OLYMPIA, Wash. – Nearly 3,000 union workers and their allies converged on the state capital, Feb. 26, in a loud demonstration of solidarity with Wisconsin public employees fighting to defend their union rights.
A capacity crowd of over 1,000 jammed the Capitol rotunda and galleries, their chants echoing under the dome: “The people, united, will never be defeated.” They held up signs that proclaimed “Recall Scott Walker” and “Union rights are human rights.”
They were referring to Wisconsin Gov. Scott Walker whose attempt to strip public employees of collective bargaining rights has ignited a nationwide fightback. The AFL-CIO and a broad coalition that included MoveOn, USAction and other grassroots organizations called for solidarity demonstrations Feb. 26 in 66 cities including all 50 state capitals to protest the Republican union-busting orgy. At least 100,000 demonstrators braved frigid wind and snow in Madison, the Wisconsin capital.
The Olympia crowd rallied in the snow in front of the Capitol with a handful of counter-demonstrators across the street holding signs that read, “Union Greed” and “We stand with Scott Walker.”
“Shame on you!” the union members roared, jabbing their fists at the right-wingers and chanting, “What’s disgusting? Union-busting!” and “Recall Walker!” Soon the sad little tea party handful disappeared.
The solidarity demonstration here was swelled by hundreds of union firefighters, and by members of the State, County and Municipal Employees (AFSCME), Service Employees International Union (SEIU), Washington Education Association and American Federation of Teachers, Machinists (IAM), Electrical Workers (IBEW) and United Food and Commercial Workers.

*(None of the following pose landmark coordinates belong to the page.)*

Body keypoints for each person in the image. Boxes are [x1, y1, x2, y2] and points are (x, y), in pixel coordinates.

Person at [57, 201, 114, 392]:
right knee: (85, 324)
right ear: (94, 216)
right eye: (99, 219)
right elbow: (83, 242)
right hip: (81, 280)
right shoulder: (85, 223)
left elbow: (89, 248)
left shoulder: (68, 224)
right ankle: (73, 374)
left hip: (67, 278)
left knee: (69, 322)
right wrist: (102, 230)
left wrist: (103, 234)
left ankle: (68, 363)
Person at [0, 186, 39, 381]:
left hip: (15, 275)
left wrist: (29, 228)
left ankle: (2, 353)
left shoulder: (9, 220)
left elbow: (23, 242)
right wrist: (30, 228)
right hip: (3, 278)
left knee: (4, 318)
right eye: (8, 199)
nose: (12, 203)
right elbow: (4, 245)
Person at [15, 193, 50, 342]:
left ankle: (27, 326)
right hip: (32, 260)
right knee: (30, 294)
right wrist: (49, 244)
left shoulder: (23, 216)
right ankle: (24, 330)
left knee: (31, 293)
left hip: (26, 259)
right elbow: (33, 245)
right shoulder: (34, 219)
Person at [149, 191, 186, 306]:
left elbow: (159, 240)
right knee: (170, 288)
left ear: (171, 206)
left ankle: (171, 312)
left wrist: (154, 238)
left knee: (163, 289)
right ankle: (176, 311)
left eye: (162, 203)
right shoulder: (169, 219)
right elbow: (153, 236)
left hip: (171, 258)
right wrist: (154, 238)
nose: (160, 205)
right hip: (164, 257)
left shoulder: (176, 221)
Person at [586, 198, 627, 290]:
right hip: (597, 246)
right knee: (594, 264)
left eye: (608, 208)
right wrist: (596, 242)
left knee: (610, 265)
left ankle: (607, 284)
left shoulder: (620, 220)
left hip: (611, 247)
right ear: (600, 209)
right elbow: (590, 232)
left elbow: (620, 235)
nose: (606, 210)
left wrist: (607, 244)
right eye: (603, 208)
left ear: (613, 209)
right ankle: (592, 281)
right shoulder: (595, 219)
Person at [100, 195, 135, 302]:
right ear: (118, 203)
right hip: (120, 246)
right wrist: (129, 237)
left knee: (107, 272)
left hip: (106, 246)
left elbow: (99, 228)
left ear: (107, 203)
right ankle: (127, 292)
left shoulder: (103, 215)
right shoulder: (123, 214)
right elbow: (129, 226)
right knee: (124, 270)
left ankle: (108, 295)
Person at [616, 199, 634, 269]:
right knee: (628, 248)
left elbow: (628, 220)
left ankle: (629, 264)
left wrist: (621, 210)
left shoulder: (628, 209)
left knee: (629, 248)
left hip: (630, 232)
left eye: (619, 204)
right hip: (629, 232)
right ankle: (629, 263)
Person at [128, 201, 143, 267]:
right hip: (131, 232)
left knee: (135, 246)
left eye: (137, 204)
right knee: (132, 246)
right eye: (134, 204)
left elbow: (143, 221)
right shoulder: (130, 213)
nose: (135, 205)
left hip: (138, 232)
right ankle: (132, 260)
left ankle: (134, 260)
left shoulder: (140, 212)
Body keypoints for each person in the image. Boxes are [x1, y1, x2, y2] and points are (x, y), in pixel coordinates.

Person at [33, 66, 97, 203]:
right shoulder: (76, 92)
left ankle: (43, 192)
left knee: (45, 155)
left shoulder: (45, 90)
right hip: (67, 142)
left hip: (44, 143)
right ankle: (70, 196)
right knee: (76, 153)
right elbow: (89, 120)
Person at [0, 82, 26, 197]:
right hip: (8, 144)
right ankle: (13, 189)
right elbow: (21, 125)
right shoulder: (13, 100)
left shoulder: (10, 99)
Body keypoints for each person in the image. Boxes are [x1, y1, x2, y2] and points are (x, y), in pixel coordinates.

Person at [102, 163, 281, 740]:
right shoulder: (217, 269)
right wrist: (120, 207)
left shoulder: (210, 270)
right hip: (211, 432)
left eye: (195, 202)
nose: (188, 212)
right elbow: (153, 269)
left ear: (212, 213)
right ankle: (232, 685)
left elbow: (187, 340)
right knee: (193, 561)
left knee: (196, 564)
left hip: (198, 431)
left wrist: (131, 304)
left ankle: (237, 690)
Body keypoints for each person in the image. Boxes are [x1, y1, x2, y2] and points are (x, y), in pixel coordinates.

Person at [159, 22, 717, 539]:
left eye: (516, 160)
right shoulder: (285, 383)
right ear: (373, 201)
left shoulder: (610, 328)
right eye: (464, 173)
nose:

They marched to Tivoli Fountain for a rally. A fire engine, its lights flashing, was parked nearby. “See that fire engine?” said Olympia firefighter, Kelly Fox, president of the Olympia firefighter’s union. “That is the face of public servants helping someone who has fallen on the ice. The firefighters stand with all public workers, in Wisconsin and everywhere. We didn’t cause this recession. It was the unchecked greed of Wall Street that caused this recession.”
The drive to strip workers of their union rights, he added, “is an attack on us; it is an attack on public safety.”
Kate Severson, a nurse at Western State Hospital and a leader of SEIU Local 1199NW, said, “What the Wisconsin governor and others like him are doing is a frontal assault on patients, our communities and on the values that made this country. It is not right when billionaires like the Koch brothers pour millions of dollars into elections to put in office politicians who hand out billions in tax breaks for the rich.”
A delegation of Democratic legislators came out of the Capitol where they are in session grappling with a multi-billion-dollar deficit and ultra-right initiatives that hogtie the legislature from raising taxes on corporations and the rich. “I stand in solidarity with my colleagues in Wisconsin,” said one. Rep. Mike Seils, a Democrat from Everett, told the crowd, “They are not going to gut collective bargaining in this state, not on my watch.”
Many in the crowd wore Green Bay Packer “cheesehead” foam hats, symbolizing how the “Cheddar Revolution” has spread nationwide from America’s Dairyland. Livia Salvi, a freshmen at Evergreen College, held a hand-lettered sign reading, “Union Workers Won the Superbowl.” She told the People’s World, “I grew up in Madison. My mom was on the University of Wisconsin faculty. So I come from a union family. It is a huge shock that the governor and legislature are trying to take away collective bargaining rights. This is going to hurt so many Wisconsin families.”
Indira McDonald, a public school teacher in Renton, Wash., was here with her husband and children. She assailed Republican smear attacks on public workers as “greedy” with “Cadillac” health care and pensions. “Public employees give their lives for other people,” she told the World. “Teachers in my district earn between $30,000 and $40,000 in annual salaries. It’s absurd to call us greedy. All we want is to be able to buy food, pay for our homes.”
Will Parry, 91, perhaps the oldest person in the crowd, held one end of the Puget Sound Alliance for Retired Americans banner, an organization he helped found. Parry, revered as a moving force in the labor movement, and a lifelong member of the Communist Party, said, “This is only the start of a great movement that is going to sweep the country and make tremendous gains for the people.”